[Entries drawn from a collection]

● ● ● ● ●

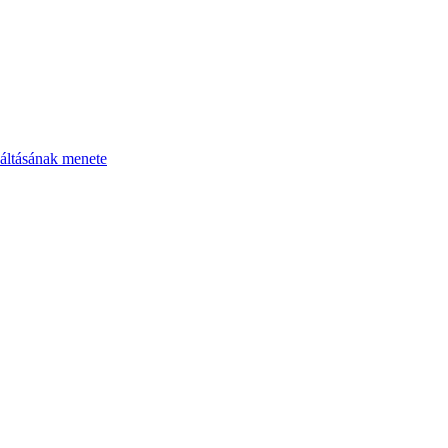
áltásának menete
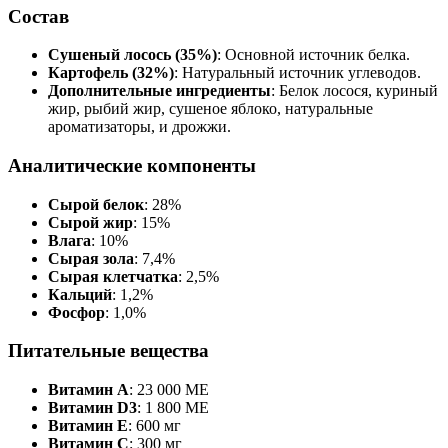
Состав
Сушеный лосось (35%)
: Основной источник белка.
Картофель (32%)
: Натуральный источник углеводов.
Дополнительные ингредиенты
: Белок лосося, куриный
жир, рыбий жир, сушеное яблоко, натуральные
ароматизаторы, и дрожжи.
Аналитические компоненты
Сырой белок
: 28%
Сырой жир
: 15%
Влага
: 10%
Сырая зола
: 7,4%
Сырая клетчатка
: 2,5%
Кальций
: 1,2%
Фосфор
: 1,0%
Питательные вещества
Витамин A
: 23 000 МЕ
Витамин D3
: 1 800 МЕ
Витамин E
: 600 мг
Витамин C
: 300 мг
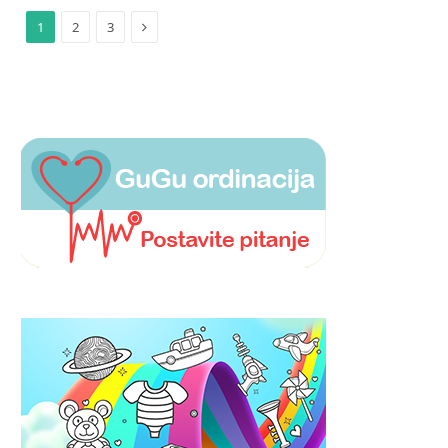
Next
1
2
3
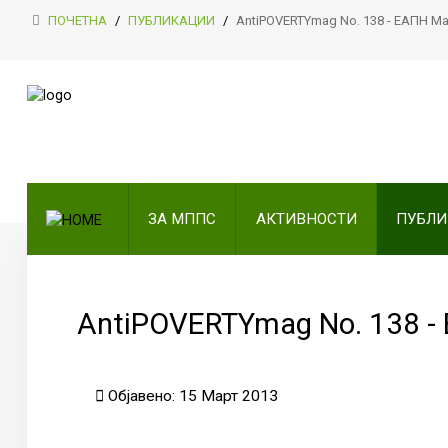
ПОЧЕТНА
/
ПУБЛИКАЦИИ
/
AntiPOVERTYmag No. 138 - ЕАПН М
ПОЧЕТНА
ЗА МППС
АКТИВНОСТИ
ЗА МППС
АКТИВНОСТИ
ПУБЛ
ПУБЛИКАЦИИ
ОДНОСИ СО ЈАВНОСТ
ЧЛЕНСТВО
AntiPOVERTYmag No. 138 -
КОНТАКТ
Објавено: 15 Март 2013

● ● ● ● ●

YOUR OBJECTIVE: Copy out every line of text from all the records above with no changes, and leave the pictures out of your answer.

ANSWER TO THIS EXERCISE:
áltásának menete
Состав
Сушеный лосось (35%)
: Основной источник белка.
Картофель (32%)
: Натуральный источник углеводов.
Дополнительные ингредиенты
: Белок лосося, куриный
жир, рыбий жир, сушеное яблоко, натуральные
ароматизаторы, и дрожжи.
Аналитические компоненты
Сырой белок
: 28%
Сырой жир
: 15%
Влага
: 10%
Сырая зола
: 7,4%
Сырая клетчатка
: 2,5%
Кальций
: 1,2%
Фосфор
: 1,0%
Питательные вещества
Витамин A
: 23 000 МЕ
Витамин D3
: 1 800 МЕ
Витамин E
: 600 мг
Витамин C
: 300 мг
Next
1
2
3
ПОЧЕТНА
/
ПУБЛИКАЦИИ
/
AntiPOVERTYmag No. 138 - ЕАПН М
ПОЧЕТНА
ЗА МППС
АКТИВНОСТИ
ЗА МППС
АКТИВНОСТИ
ПУБЛ
ПУБЛИКАЦИИ
ОДНОСИ СО ЈАВНОСТ
ЧЛЕНСТВО
AntiPOVERTYmag No. 138 -
КОНТАКТ
Објавено: 15 Март 2013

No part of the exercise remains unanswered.